- _Prompt_: Reproduce the rows from the start through the line containing "Аудиотехника", changing "Noticias" to "Novedades" and leaving everything else unchanged.

- _Dataset_:
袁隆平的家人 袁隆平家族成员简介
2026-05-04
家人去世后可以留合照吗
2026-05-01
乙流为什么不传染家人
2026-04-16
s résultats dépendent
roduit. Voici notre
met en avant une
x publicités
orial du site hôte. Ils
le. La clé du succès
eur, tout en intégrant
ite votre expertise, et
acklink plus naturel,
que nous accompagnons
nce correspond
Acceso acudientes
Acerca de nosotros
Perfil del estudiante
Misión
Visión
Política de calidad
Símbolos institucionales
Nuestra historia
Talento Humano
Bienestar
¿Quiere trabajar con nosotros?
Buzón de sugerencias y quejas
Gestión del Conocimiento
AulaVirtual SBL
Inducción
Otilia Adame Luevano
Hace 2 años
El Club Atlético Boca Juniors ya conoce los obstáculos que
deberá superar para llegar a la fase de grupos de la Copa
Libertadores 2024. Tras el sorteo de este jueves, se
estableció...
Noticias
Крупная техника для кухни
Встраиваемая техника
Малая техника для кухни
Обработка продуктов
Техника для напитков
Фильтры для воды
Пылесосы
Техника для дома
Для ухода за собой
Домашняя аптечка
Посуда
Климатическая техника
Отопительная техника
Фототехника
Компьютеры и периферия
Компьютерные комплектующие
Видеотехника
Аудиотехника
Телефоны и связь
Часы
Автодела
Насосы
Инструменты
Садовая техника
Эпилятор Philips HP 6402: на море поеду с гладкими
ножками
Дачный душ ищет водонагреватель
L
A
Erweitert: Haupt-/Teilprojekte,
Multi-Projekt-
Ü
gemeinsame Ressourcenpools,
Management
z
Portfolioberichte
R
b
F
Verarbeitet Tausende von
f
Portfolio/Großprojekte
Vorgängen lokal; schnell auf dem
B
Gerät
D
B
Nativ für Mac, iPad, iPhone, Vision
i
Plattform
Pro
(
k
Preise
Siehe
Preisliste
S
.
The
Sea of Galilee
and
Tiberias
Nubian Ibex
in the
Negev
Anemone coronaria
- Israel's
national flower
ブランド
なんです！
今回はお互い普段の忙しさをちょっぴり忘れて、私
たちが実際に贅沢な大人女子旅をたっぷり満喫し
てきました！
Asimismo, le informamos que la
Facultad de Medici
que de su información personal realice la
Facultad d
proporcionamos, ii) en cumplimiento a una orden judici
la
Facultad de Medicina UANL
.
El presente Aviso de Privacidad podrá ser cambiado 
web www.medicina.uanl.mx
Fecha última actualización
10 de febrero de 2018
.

- _Written response_:
袁隆平的家人 袁隆平家族成员简介
2026-05-04
家人去世后可以留合照吗
2026-05-01
乙流为什么不传染家人
2026-04-16
s résultats dépendent
roduit. Voici notre
met en avant une
x publicités
orial du site hôte. Ils
le. La clé du succès
eur, tout en intégrant
ite votre expertise, et
acklink plus naturel,
que nous accompagnons
nce correspond
Acceso acudientes
Acerca de nosotros
Perfil del estudiante
Misión
Visión
Política de calidad
Símbolos institucionales
Nuestra historia
Talento Humano
Bienestar
¿Quiere trabajar con nosotros?
Buzón de sugerencias y quejas
Gestión del Conocimiento
AulaVirtual SBL
Inducción
Otilia Adame Luevano
Hace 2 años
El Club Atlético Boca Juniors ya conoce los obstáculos que
deberá superar para llegar a la fase de grupos de la Copa
Libertadores 2024. Tras el sorteo de este jueves, se
estableció...
Novedades
Крупная техника для кухни
Встраиваемая техника
Малая техника для кухни
Обработка продуктов
Техника для напитков
Фильтры для воды
Пылесосы
Техника для дома
Для ухода за собой
Домашняя аптечка
Посуда
Климатическая техника
Отопительная техника
Фототехника
Компьютеры и периферия
Компьютерные комплектующие
Видеотехника
Аудиотехника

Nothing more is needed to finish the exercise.